L’Association des bibliothécaires de France (ABF) donnera, jeudi 20 mai, à Tours (Indre-et-Loire) le coup d’envoi de son 56ème congrès annuel, qui durera jusqu’au 23 mai. Avec cette année, un thème un brin décapant « Et si on parlait d’argent ? ».

Les bibliothécaires passeront la question en revue sous différents angles :

Nous avons choisi ce thème il y a un an, alors que nous commencions à nous inquiéter de l’impact de la crise financière sur la lecture publique, précise Pascal Wagner, président de l’ABF et directeur de la bibliothèque de Saint-Jean-de-Vedas (Hérault). Pour l’heure, nous n’avons pas encore perçu cet impact, mais nous sommes inquiets. Certains de nos collègues européens nous expliquent qu’ils doivent déjà renoncer à des projets, du fait de la crise. Le « rendez-vous international » du congrès de l’ABF sera d’ailleurs consacré à « l’évolution des budgets publics à l’étranger ».

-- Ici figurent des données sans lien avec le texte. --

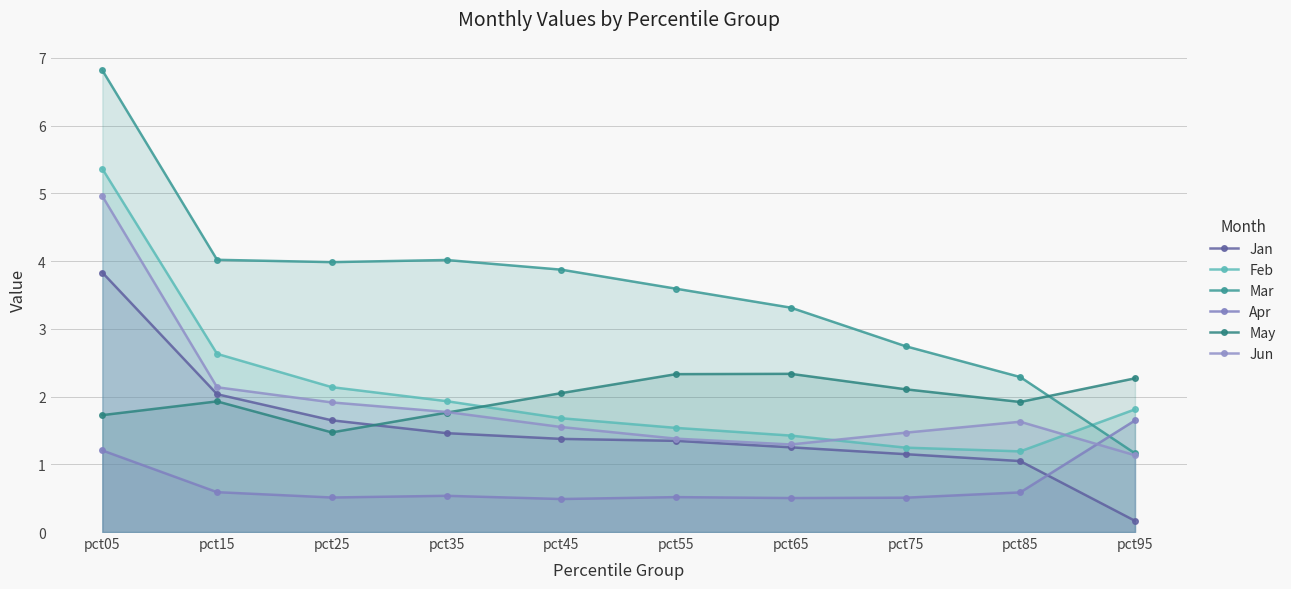

At how many categories does at least one series exceed 2?

10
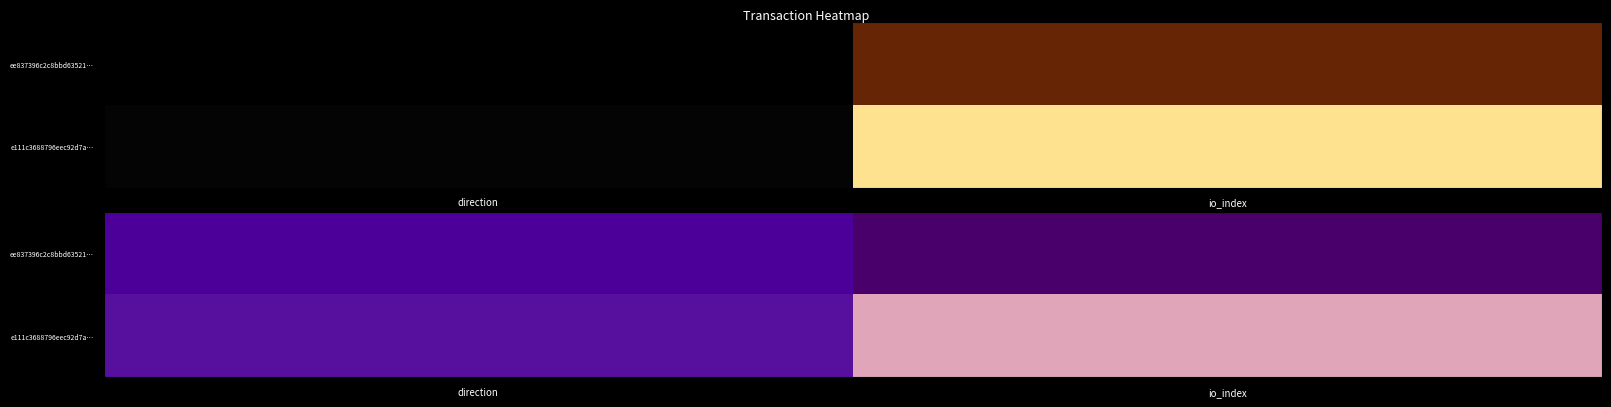

At direction, list the series in order from smallest to largest.

ee837396c2c8bbd63521f49310b1ae30da3175e, e111c3688796eec92d7a8dad52e226467fc3487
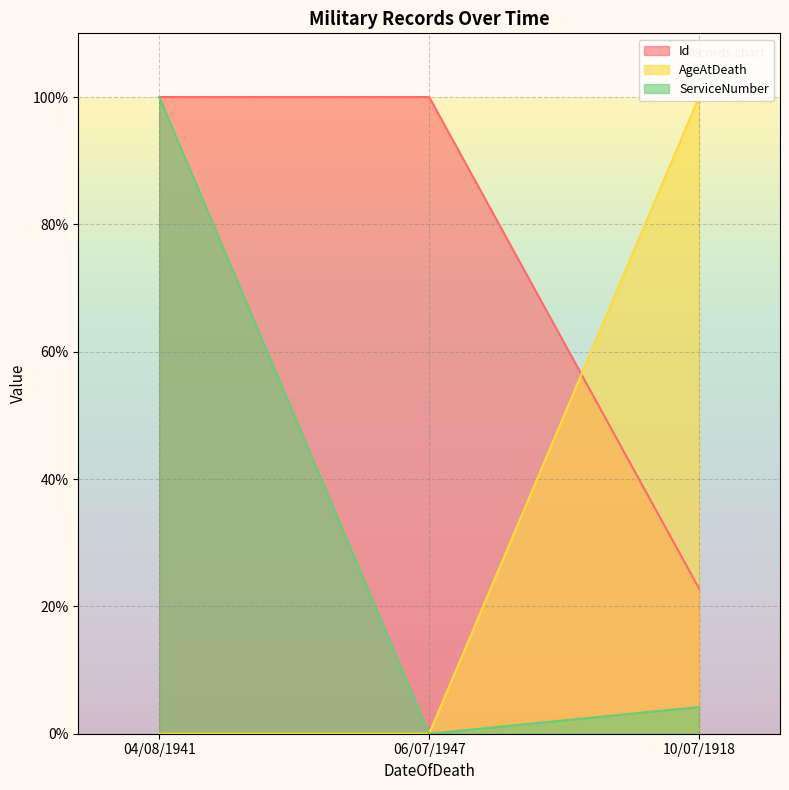

At which category does the chart reach its peak across all series?

06/07/1947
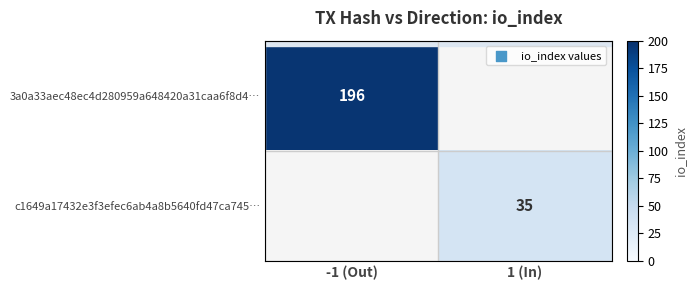

Is it true that c1649a17432e3f3efec6ab4a8b5640fd47ca745… equals 35 at 1 (In)?

True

Au-delà des questions budgétaires et économiques, les congressistes évoqueront les quatorze propositions pour la lecture publique, présentées par le ministre de la culture, Frédéric Mitterrand, le 30 mars. Plan qui prévoit, entre autres, l’extension des horaires d’ouverture à 50 heures hebdomadaires dans les 50 plus grandes bibliothèques municipales, la négociation de contrats sur le numérique, avec les collectivités, ou encore des contrats de territoire, pour densifier la présence des équipements de lecture publique.

Lors de leur assemblée générale, le 21 mai au soir, les membres de l’ABF évoqueront également les relations entre associations spécifiques (directeurs des bibliothèques des grandes villes, directeurs des bibliothèques départementales de prêt, etc.) et l’avenir de l’Inter association archives-bibliothèques-documentation (IABD), qui porte la voix de ces professions sur les sujets liés au numérique (droit d’auteur, numérisation, diffusion etc.).

Le projet de constituer une structure fédérative – « légère », précise Pascal Wagner – pour unir les différentes associations sur les sujets qui leur sont communs, a été acté. Fin juin, le groupe de travail en charge de ce dossier devrait présenter un projet de statuts, puis à l’automne, une assemblée constitutive devrait être convoquée.